FIG. 1 is a circuit diagram showing a positioning control circuit for a piston-cylinder device according to the first embodiment of the present invention, FIG. 2 is a characteristic diagram of a window comparator circuit without dither addition, and FIG. 3 is a characteristic diagram with dither addition. FIG. 4 is a time chart showing the relationship between the output state of the window comparator circuit and the on/off operation of the electromagnetic switching valve when Fig. 5 is a schematic diagram showing a conventional piston cylinder device and its hydraulic circuit, Fig. 6 is a schematic diagram showing another conventional piston cylinder device and its hydraulic circuit, and Fig. 7 is a schematic diagram showing another conventional piston cylinder device and its hydraulic circuit. A schematic diagram showing the hydraulic circuit, and FIG. 8 is a waveform diagram showing the relationship between the coil voltage and coil current of the electromagnetic switching valve. In the figure, numerals 1... operating transformer (feedback sensor), 2... detection circuit, 3... deviation detection circuit, 4... joystick (command device), 5...
Window comparator circuit with hysteresis, 6
a, 6b...Comparator, 11...Dither voltage generation circuit, 12...Resistance circuit, 13...Drive circuit, 1
7, 18... Solenoid switching valve.

Claims (1)

[Claims for Utility Model Registration] (1) At least two electromagnetic switching valves provided in the piston cylinder device for changing the flow path of the hydraulic circuit are energized and these electromagnetic switching valves are turned on.

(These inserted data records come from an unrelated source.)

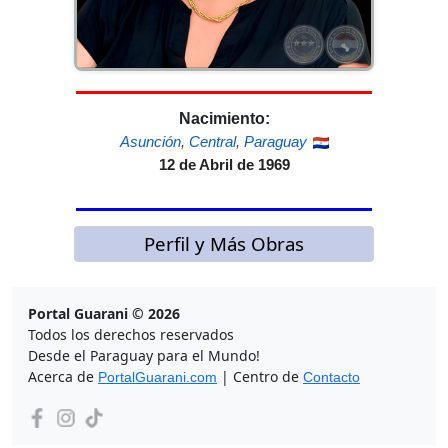
Nacimiento:
Asunción
,
Central
,
Paraguay
12 de Abril de 1969
Perfil y Más Obras
Portal Guarani © 2026
Todos los derechos reservados
Desde el Paraguay para el Mundo!
Acerca de
| Centro de
PortalGuarani.com
Contacto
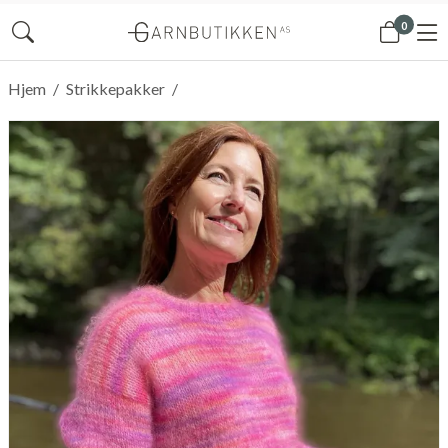
0
Hjem
/
Strikkepakker
/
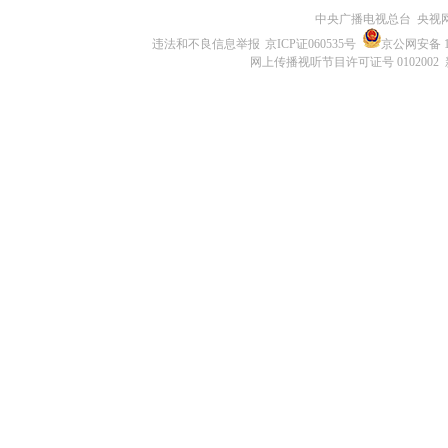
中央广播电视总台 央视
违法和不良信息举报
京ICP证060535号
京公网安备 11
网上传播视听节目许可证号 0102002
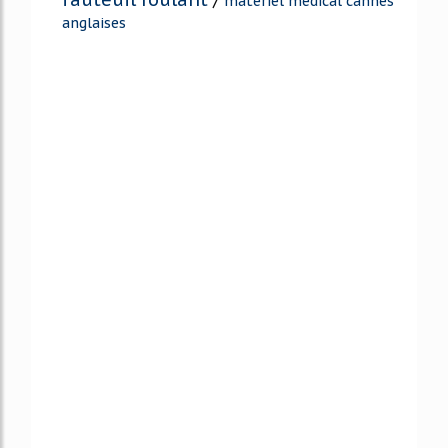
materiel medical cannes
anglaises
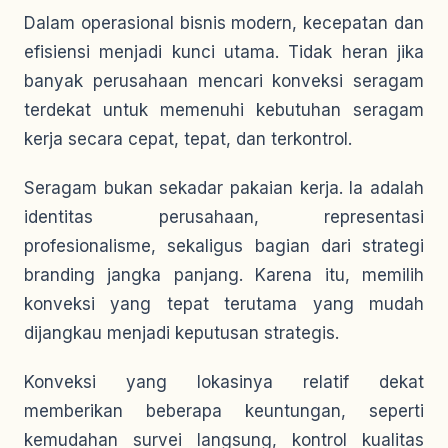
Dalam operasional bisnis modern, kecepatan dan
efisiensi menjadi kunci utama. Tidak heran jika
banyak perusahaan mencari konveksi seragam
terdekat untuk memenuhi kebutuhan seragam
kerja secara cepat, tepat, dan terkontrol.
Seragam bukan sekadar pakaian kerja. Ia adalah
identitas perusahaan, representasi
profesionalisme, sekaligus bagian dari strategi
branding jangka panjang. Karena itu, memilih
konveksi yang tepat terutama yang mudah
dijangkau menjadi keputusan strategis.
Konveksi yang lokasinya relatif dekat
memberikan beberapa keuntungan, seperti
kemudahan survei langsung, kontrol kualitas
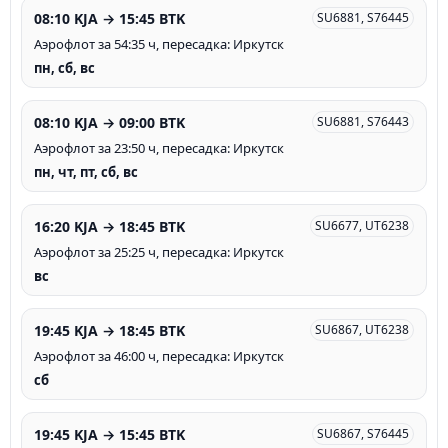
08:10 KJA → 15:45 BTK
SU6881, S76445
Аэрофлот за 54:35 ч, пересадка: Иркутск
пн, сб, вс
08:10 KJA → 09:00 BTK
SU6881, S76443
Аэрофлот за 23:50 ч, пересадка: Иркутск
пн, чт, пт, сб, вс
16:20 KJA → 18:45 BTK
SU6677, UT6238
Аэрофлот за 25:25 ч, пересадка: Иркутск
вс
19:45 KJA → 18:45 BTK
SU6867, UT6238
Аэрофлот за 46:00 ч, пересадка: Иркутск
сб
19:45 KJA → 15:45 BTK
SU6867, S76445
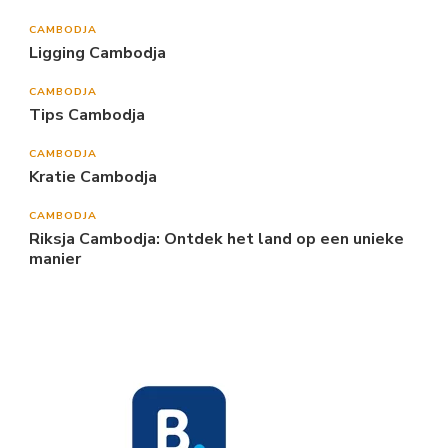
CAMBODJA
Ligging Cambodja
CAMBODJA
Tips Cambodja
CAMBODJA
Kratie Cambodja
CAMBODJA
Riksja Cambodja: Ontdek het land op een unieke
manier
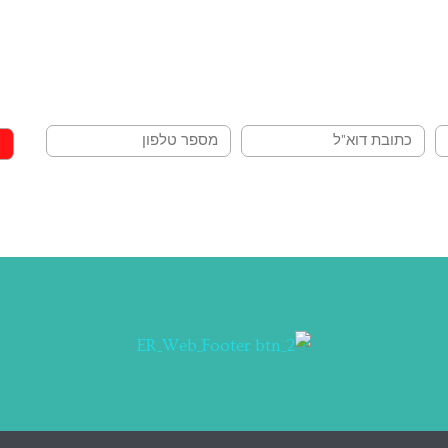
הצטרפו לניוזלטר שלנו וקבלו ישירות למייל:
פעילויות לחגים, בילויים בחופשות ורעיונות ליום יום
מייל
טלפון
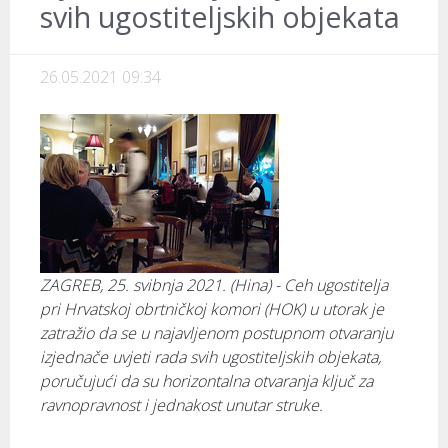
svih ugostiteljskih objekata
26.05.2021 09:34
ZAGREB, 25. svibnja 2021. (Hina) - Ceh ugostitelja
pri Hrvatskoj obrtničkoj komori (HOK) u utorak je
zatražio da se u najavljenom postupnom otvaranju
izjednače uvjeti rada svih ugostiteljskih objekata,
poručujući da su horizontalna otvaranja ključ za
ravnopravnost i jednakost unutar struke.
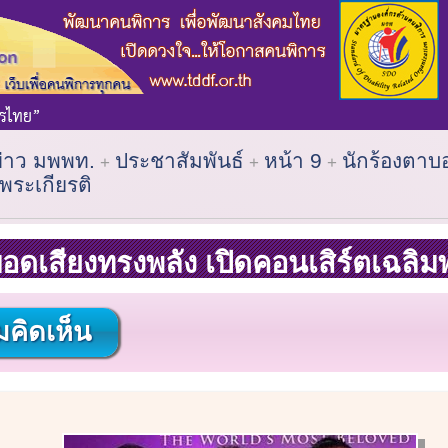
ข่าว มพพท.
ประชาสัมพันธ์
หน้า 9
นักร้องตาบ
พระเกียรติ
อดเสียงทรงพลัง เปิดคอนเสิร์ตเฉลิม
คิดเห็น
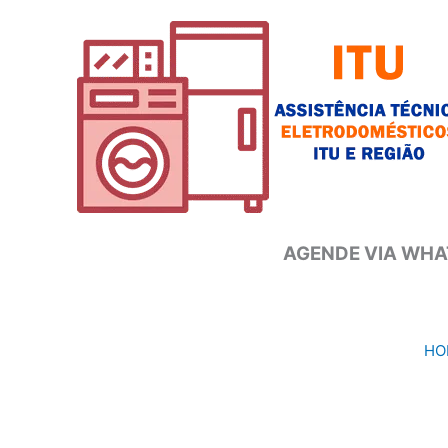
Ir
para
o
conteúdo
AGENDE VIA WHAT
HO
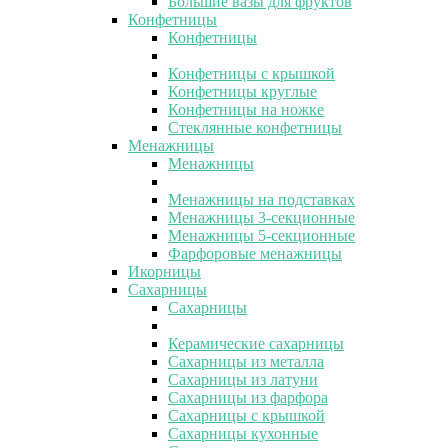
Большие вазы для фруктов
Конфетницы
Конфетницы
Конфетницы с крышкой
Конфетницы круглые
Конфетницы на ножке
Стеклянные конфетницы
Менажницы
Менажницы
Менажницы на подставках
Менажницы 3-секционные
Менажницы 5-секционные
Фарфоровые менажницы
Икорницы
Сахарницы
Сахарницы
Керамические сахарницы
Сахарницы из металла
Сахарницы из латуни
Сахарницы из фарфора
Сахарницы с крышкой
Сахарницы кухонные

A positioning control circuit for a piston cylinder device capable of maintaining a piston in an intermediate state by: a command device for instructing the position of the piston; a feedback sensor for detecting the position of the piston; a command signal from the command device; a deviation detection circuit that detects a difference from the feedback signal from the feedback sensor; and a hysteresis device that determines whether to continue holding the piston or to move it based on the output signal of the deviation detection circuit. A piston cylinder device comprising: a window comparator circuit; and dither signal addition means for adding a dither signal to either the reference voltage of the window comparator circuit with hysteresis or the input voltage of the window comparator circuit with hysteresis. Positioning control circuit. (2) The piston cylinder according to claim 1, wherein the dither signal addition means adds the dither signal to each of a plurality of reference voltages included in the window comparator circuit with hysteresis. Device positioning control circuit. (3) The positioning control circuit for a piston cylinder device according to claim 1, wherein the dither signal addition means adds the dither signal to the command signal. (4) The positioning control circuit for a piston cylinder device according to claim 1, wherein the dither signal addition means adds the dither signal to the feedback signal. (5) The positioning control circuit for a piston cylinder device according to claim 1, wherein the dither signal addition means adds a dither signal to the output signal of the deviation detection circuit.